While an employer match isn’t required, it is an important incentive for getting workers to save for retirement. And of course, the additional money helps a 401(k) to grow. But during times of economic crisis, when companies are looking for ways to trim costs, eliminating 401(k) matches is an easy step for them to take.
Unfortunately, for the employee, stopping the match means that their 401(k) account won’t grow as quickly. Some people might stop contributing to their 401(k) altogether without a match.
Stopping a 401(k) match represents yet another slide down the slippery slope of broken retirement promises. First, an employer switches from a traditional pension plan to a cash-balance or hybrid one, which typically provides a lower level of income in retirement.

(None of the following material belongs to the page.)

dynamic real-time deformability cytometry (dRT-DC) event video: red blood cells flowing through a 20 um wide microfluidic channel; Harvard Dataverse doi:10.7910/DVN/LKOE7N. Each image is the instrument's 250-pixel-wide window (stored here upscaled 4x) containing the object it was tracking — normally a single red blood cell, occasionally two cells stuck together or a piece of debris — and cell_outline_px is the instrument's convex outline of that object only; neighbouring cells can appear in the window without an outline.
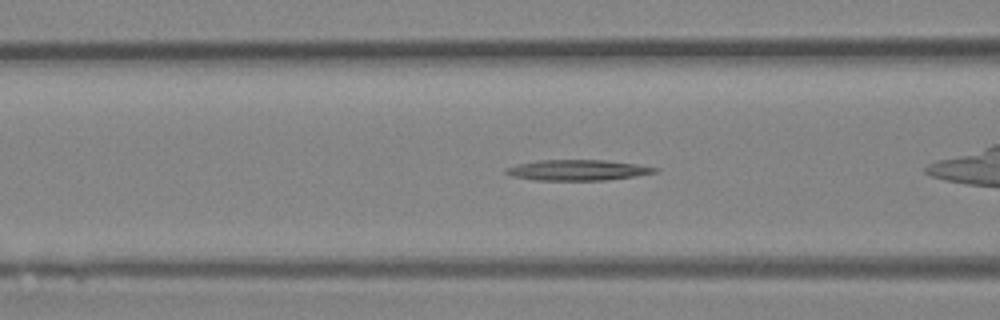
{"species": "Egyptian fruit bat (a non-hibernating species)", "species_latin": "Rousettus aegyptiacus", "temperature_condition": "room temperature", "stored_images_in_passage": 36, "camera_frame_rate_fps": 3000, "um_per_image_px": 0.085, "animal": {"sex": "female"}, "frame": {"image": 1, "passage_image": 14, "time_ms": 4.333, "image_size_px": [1000, 320], "cell_outline_px": [[660, 168], [656, 172], [636, 176], [608, 180], [532, 180], [512, 176], [504, 172], [504, 168], [516, 164], [540, 160], [604, 160], [636, 164]], "centroid_in_image_um": [49.07, 14.46], "position_along_channel_um": 117.5, "area_um2": 17.98}}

Then, the employer freezes its pension plan completely and either starts or increases the company match to a 401(k) as “compensation.” Finally, the employer decreases or stops even the 401(k) match, leaving workers entirely on their own to save for retirement.
There is one consolation: even though the list of employers suspending matching contributions continues to grow, many of the companies on the list have said that they hope the restore the 401(k) match once their economic situation improves.